AUFGABE => Schreibe den Quelltext über den spätgotischen Bau mit dem Doppelpatrozinium weiter. Beginne nach seinem letzten Satz.

QUELLTEXT =>
--- --- ---

Ursprünglich Doppelpatrozinium Saint-Julien de Brioude und Saint-Urbain. Das Neubauprojekt in den letzten Jahren des 15. Jahrhunderts geht auf Jean de Bidos (Jeannot de Biddoz, †1508) zurück. Der Edelknabe war eine bedeutende Persönlichkeit am Hof Renés II. und versah dort u. a. das Ehren-Amt des ersten Bäckers.
Der nach Südosten gerichtete, im wesentlichen spätgotische Bau ist in den Details nicht einheitlich, das Schiff dürfte im Kern älter sein.

--- --- ---

[Einträge des Datensatzes]
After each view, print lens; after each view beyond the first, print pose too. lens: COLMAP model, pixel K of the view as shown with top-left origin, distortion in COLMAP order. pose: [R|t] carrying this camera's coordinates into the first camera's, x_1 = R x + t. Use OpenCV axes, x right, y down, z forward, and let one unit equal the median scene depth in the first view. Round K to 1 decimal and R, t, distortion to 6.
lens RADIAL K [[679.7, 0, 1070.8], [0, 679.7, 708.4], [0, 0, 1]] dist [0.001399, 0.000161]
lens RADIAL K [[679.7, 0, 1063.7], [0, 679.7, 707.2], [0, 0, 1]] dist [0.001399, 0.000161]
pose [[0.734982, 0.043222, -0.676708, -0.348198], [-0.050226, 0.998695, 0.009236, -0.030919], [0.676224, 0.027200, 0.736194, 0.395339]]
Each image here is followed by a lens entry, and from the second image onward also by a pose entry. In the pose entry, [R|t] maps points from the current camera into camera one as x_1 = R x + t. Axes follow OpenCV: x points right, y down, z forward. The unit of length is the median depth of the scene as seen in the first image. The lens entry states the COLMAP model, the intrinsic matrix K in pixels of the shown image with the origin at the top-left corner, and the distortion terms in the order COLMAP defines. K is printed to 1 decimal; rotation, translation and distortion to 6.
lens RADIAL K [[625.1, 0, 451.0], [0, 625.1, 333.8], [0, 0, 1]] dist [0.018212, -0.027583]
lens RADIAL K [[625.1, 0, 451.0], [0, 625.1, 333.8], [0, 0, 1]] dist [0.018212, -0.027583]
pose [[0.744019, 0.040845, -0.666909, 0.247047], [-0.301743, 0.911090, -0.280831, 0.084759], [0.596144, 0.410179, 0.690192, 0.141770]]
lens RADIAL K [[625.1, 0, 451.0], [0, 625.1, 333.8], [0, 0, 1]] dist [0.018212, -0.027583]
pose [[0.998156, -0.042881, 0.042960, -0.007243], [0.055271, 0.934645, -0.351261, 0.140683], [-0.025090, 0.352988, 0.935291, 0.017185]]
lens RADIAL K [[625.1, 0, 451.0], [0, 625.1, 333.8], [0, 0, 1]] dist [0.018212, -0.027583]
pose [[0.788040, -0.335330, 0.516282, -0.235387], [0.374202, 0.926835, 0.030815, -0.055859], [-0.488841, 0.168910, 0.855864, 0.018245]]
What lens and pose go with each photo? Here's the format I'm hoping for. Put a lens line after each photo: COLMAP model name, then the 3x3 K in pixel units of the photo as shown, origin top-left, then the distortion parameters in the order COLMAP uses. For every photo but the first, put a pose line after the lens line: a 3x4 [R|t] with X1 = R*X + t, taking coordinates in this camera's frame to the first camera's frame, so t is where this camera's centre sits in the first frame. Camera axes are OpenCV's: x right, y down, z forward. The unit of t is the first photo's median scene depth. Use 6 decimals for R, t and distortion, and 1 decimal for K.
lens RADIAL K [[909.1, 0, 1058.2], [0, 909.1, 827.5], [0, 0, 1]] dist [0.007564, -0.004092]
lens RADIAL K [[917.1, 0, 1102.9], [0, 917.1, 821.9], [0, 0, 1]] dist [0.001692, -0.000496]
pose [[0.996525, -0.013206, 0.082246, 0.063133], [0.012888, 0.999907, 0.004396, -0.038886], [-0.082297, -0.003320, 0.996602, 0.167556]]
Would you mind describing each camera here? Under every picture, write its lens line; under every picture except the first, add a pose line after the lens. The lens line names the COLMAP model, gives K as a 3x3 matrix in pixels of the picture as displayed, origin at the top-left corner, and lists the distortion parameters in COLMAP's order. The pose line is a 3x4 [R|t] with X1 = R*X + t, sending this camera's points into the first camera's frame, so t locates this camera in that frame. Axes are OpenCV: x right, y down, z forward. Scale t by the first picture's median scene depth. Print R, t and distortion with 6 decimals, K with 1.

--- --- ---

LÖSUNG =>
Die recht niedrige Saalkirche aus Bruchstein besteht aus drei ungleich langen kreuzrippengewölbten Jochen, einem offensichtlich nachträglich angefügten, ebenfalls mit Kreuzrippen gewölbten 5/8-Chor aus Quadermauerwerk sowie zwei an das Langhaus-Ostjoch angesetzten Seitenkapellen mit Sterngewölben – im Norden die Chapelle de l’Annonciation, seit 1626 Saint-Nicolas, gestiftet vom erwähnten Jean de Bidos und seiner Ehefrau Marguerite de Parspergaire, im Süden die zweigeschoßig angelegte Chapelle Saint-Sepulchre, seit dem 19. Jh. Chapelle de la Vierge, gestiftet von Jean Claude, Burggraf von Pont-Saint-Vincent.
Der Beginn der Umbauten erfolgte ca. 1496 (Stiftung der beiden östlichen Seitenkapellen), die Altarweihe der Chapelle Saint-Sepulchre wurde am 16. Juni 1500 durch den Franziskaner Jean de Sorcy vorgenommen, Titularbischof von Christopolis und Weihbischof von Toul unter dem Pontificat von Bischof Olry de Blâmont.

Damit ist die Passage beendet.